The other element weighing down this installment is of course some of the cast – or lack of cast. Tom Hagen’s absence hurts the narrative. We all know the behind the scenes pay dispute between Robert Duvall and the Paramount executives, and why he chose not to participate, yet it still makes the story weaker. The substitute of the B.J. Harrison (George Hamilton) character not playing a major role is just a reminder of what could have been.

Then there’s Sophia Coppola. While her acting may have been somewhat cringe-worthy bad, and she got the role in part due to nepotism, I think it’s harsh to say she was the entire problem with the movie. The part of Mary was that of a naive young girl, and that’s the way she played the character. Her reactions were awful, but I think she grasped the essence of who the character was.

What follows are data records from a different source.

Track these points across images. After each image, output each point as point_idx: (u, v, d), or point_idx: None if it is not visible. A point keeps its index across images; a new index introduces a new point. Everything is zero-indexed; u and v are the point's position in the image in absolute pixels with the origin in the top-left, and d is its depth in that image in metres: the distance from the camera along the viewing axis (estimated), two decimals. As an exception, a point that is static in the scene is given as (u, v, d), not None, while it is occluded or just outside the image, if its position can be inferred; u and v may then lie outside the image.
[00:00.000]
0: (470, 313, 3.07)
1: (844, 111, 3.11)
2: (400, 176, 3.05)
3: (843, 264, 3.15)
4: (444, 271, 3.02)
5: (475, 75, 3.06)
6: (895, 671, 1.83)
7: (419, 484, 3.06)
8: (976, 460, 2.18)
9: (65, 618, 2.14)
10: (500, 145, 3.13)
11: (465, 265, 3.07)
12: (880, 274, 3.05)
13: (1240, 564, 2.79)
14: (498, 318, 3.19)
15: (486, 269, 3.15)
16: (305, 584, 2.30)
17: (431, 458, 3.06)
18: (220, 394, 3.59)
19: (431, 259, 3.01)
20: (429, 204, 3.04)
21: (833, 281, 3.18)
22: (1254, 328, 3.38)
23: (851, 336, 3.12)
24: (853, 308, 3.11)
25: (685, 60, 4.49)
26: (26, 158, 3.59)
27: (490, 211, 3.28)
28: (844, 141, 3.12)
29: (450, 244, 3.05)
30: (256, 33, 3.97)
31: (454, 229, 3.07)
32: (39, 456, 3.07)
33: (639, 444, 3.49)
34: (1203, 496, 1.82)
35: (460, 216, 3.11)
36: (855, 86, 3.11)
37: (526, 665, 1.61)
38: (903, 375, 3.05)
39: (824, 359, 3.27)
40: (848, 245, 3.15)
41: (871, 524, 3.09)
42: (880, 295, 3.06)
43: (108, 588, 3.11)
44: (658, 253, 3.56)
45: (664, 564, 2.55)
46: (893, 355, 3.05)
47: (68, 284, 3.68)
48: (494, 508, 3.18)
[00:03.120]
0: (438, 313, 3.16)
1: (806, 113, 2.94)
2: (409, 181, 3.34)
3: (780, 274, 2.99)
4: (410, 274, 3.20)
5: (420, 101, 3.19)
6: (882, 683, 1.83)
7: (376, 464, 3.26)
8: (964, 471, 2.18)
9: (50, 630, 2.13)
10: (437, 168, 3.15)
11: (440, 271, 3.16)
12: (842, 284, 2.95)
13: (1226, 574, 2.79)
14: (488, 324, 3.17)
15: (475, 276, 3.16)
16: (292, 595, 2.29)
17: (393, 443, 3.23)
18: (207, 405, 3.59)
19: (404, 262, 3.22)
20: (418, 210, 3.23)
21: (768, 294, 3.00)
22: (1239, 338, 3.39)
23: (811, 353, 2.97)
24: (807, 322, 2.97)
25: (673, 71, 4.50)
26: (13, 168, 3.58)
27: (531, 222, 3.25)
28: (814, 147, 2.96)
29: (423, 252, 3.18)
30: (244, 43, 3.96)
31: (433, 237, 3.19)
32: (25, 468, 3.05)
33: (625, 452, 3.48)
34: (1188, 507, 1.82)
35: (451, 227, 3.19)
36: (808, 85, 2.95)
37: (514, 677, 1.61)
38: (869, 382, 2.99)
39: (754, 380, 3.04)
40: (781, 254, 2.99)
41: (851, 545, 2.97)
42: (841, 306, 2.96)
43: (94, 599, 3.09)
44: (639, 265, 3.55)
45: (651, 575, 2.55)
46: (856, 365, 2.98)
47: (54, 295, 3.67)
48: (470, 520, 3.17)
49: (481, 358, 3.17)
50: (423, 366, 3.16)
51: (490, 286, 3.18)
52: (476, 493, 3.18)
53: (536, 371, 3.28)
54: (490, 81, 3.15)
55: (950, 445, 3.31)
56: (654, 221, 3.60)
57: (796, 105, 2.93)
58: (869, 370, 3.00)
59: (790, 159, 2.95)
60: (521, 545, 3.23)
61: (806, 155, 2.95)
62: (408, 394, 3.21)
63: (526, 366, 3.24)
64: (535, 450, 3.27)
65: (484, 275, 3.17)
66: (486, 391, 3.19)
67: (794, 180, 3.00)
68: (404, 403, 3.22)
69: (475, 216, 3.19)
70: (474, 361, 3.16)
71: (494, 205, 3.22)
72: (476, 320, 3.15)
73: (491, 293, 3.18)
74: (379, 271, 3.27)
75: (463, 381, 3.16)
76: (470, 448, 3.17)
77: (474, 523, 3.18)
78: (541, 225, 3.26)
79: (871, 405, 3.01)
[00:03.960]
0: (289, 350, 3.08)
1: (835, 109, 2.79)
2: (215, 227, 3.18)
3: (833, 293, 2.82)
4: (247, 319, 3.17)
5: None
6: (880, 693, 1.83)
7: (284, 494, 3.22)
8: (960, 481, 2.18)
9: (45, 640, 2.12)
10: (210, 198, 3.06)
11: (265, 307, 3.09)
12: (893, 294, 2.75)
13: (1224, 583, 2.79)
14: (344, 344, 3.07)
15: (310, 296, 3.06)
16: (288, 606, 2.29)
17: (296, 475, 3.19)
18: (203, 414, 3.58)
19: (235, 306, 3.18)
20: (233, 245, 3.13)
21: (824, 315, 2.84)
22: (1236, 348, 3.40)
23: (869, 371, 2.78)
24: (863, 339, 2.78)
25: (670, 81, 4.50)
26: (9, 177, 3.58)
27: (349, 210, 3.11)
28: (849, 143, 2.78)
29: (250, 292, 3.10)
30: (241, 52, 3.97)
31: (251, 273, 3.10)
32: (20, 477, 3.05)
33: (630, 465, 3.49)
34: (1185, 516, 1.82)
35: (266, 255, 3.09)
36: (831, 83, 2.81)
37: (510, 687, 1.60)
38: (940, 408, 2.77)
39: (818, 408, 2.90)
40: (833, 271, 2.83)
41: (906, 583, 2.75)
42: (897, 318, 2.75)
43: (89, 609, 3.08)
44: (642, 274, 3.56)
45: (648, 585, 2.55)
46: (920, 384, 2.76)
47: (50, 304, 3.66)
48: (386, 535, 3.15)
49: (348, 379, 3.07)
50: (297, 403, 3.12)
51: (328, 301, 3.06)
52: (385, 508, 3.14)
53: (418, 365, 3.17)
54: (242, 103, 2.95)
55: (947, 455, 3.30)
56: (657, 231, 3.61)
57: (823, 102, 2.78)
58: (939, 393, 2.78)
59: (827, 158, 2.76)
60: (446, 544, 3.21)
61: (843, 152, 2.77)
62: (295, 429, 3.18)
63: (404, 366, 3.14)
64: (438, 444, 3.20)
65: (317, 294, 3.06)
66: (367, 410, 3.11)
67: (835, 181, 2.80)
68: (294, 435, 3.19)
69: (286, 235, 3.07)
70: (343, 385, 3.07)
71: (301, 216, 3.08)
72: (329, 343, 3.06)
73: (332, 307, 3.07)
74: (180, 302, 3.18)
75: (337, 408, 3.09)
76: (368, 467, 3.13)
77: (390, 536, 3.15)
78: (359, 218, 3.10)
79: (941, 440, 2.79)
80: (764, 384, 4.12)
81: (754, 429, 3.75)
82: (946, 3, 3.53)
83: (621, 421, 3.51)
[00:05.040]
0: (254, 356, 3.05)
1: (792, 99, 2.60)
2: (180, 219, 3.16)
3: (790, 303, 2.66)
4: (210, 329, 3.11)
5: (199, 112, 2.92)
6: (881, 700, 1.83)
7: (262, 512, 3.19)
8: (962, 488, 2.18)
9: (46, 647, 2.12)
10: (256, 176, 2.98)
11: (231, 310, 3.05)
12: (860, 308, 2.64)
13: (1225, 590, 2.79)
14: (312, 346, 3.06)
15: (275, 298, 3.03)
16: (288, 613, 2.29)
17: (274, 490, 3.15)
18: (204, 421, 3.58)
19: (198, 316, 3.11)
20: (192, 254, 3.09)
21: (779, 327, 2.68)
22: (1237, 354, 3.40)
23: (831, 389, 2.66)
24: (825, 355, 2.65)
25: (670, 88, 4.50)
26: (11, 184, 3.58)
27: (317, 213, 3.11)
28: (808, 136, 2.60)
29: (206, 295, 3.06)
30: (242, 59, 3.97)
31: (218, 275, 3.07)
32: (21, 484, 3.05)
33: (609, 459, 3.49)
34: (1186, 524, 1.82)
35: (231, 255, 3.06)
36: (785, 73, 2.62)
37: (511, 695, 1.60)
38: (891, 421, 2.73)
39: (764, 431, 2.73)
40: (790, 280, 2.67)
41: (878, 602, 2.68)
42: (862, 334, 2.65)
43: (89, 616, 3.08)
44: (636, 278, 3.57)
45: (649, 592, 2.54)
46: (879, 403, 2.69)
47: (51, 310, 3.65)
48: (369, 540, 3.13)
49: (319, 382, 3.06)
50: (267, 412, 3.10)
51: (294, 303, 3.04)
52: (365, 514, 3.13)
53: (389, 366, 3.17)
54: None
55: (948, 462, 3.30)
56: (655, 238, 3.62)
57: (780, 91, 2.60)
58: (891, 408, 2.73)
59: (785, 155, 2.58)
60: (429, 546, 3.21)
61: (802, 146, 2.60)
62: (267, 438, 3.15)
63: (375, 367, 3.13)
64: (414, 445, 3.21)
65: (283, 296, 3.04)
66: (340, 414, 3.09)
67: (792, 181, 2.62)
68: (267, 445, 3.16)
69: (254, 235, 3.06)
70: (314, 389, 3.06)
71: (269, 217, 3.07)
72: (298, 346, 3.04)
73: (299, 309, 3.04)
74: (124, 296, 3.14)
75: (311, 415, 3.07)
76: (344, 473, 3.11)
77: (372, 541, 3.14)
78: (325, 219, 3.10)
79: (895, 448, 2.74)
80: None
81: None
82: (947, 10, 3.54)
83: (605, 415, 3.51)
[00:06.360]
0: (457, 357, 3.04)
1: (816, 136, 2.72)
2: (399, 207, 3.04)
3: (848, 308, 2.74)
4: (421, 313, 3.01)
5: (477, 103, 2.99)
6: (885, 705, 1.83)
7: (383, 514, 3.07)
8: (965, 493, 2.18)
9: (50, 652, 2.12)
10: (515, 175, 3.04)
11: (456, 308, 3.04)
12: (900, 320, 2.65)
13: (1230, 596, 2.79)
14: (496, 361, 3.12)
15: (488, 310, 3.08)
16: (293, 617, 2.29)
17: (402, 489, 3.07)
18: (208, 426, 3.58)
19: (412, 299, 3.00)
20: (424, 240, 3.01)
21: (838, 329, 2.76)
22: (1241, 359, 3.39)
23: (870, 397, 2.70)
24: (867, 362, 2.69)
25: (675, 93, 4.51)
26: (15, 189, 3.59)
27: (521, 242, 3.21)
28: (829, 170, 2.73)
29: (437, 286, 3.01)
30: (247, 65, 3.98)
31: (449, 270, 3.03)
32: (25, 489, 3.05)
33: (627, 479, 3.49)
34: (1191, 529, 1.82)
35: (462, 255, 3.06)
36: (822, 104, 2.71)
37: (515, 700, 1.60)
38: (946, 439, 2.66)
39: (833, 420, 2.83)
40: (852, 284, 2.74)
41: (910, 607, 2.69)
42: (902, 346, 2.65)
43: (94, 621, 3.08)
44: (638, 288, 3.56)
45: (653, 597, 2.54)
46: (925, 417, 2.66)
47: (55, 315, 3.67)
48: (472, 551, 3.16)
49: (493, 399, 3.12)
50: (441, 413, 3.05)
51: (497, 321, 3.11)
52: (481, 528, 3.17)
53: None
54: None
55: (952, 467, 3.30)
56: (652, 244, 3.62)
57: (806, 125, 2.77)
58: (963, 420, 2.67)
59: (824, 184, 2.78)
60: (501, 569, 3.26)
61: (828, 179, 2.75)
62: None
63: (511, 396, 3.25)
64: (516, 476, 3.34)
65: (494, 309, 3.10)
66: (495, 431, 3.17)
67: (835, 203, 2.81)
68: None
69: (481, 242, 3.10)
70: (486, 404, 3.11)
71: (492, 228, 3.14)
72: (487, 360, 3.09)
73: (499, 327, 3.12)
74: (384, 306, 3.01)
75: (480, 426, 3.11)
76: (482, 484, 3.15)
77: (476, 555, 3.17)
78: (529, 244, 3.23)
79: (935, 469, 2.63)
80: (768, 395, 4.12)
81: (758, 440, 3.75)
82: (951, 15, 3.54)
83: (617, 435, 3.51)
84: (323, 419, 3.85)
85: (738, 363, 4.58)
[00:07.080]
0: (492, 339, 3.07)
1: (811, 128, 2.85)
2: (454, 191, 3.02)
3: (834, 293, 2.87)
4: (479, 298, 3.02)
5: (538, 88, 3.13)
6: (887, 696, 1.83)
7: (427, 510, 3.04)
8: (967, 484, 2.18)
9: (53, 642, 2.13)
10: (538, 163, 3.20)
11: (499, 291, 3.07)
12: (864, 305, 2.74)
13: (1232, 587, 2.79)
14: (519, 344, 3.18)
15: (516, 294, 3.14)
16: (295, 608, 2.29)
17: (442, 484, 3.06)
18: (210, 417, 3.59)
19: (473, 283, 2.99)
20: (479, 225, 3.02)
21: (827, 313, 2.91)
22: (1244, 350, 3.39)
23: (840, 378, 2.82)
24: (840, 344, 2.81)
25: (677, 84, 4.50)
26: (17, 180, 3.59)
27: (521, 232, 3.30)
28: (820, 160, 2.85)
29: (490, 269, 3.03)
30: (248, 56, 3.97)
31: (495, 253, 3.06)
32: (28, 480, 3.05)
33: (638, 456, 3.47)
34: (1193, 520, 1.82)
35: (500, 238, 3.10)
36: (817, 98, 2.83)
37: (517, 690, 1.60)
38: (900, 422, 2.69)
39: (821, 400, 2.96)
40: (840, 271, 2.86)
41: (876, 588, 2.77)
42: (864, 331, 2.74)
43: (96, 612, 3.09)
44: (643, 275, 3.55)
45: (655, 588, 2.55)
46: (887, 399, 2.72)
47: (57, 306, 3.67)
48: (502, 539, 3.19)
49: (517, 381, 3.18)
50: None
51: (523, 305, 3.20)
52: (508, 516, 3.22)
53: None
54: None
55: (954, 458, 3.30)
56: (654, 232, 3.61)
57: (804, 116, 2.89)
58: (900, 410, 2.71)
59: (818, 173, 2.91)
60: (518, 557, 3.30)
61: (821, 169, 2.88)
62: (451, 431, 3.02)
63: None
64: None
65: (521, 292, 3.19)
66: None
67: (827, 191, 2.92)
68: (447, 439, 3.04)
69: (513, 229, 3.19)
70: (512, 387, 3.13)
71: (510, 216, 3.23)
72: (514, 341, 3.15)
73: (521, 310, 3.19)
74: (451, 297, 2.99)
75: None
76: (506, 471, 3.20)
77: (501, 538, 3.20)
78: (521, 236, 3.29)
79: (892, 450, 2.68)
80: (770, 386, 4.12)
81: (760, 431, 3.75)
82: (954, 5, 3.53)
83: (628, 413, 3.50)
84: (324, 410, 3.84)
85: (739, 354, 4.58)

Finally, let’s discuss the ending: the original and the Coda version and why actually a blend of both is actually the best. In the original ending we visually see Michael die: he slumps over in his chair. In the coda, there is no physical death, as he puts on his glasses and miserably sits alone in the courtyard. I actually prefer the final shot of the Coda, as Michael having a spiritual death alongside his daughter outside the opera house is a fitting conclusion to his character. Being doomed to spend the rest of his life alone with no one, anticipating death is a much harsher fate.

But what the original ending has that the Coda cuts out is the flashback sequence of Michael dancing with the women in his life: Mary, Antonia, and finally Kay. If I were to recut the ending, I would keep this dancing flashback montage, then end it right where Coppola did in the Coda, and that’s what I believe to be the strongest ending. The montage added to the emotion, and then to see Michael sit and cope with how he lost all THREE of them, would be the ultimate powerful ending.

All in all, The Godfather Part III is flawed, but it’s not completely disposable. It contains a great ending for one of the most beloved movie characters of all time. To see Michael’s success as a Don come at the expense of his family is enthralling and amazing, and it all unfolds in Part III. Watch the 1990 version or even the Coda, but don’t cheat yourself out of the full ending. Sure it may be a little messy, but much like Michael Corleone himself, it’s an iconic one! 


3 thoughts on “Defending Part of The Godfather Part 3

  1. Great piece, Emily. While it is undoubtedly the weakest part of the trilogy in terms of story and the loss of Tom, it has much to enjoy despite that. The best thing about the film is that incredible and heart-wrenching performance from Al, depicting Michael wrestling internally with guilt and remorse. It’s also nice to see Talia Shire’s Connie get more to do and become a dominant figure in the family. Andy Garcia’s terrific too. The vitriol that Sophia was subjected to for her work in this is appalling.

    The ending on the opera steps is one of the most powerful and moving moments in all of cinema for me. Personally I prefer the original cut over Coda precisely because of the dance montage. It serves to remind us that it is the Corleone women who have paid the heaviest price over the centuries for the actions of their menfolk, and it reminds us of the happiness that could and should have been if only Michael not been born into that particular family and ended up as Don.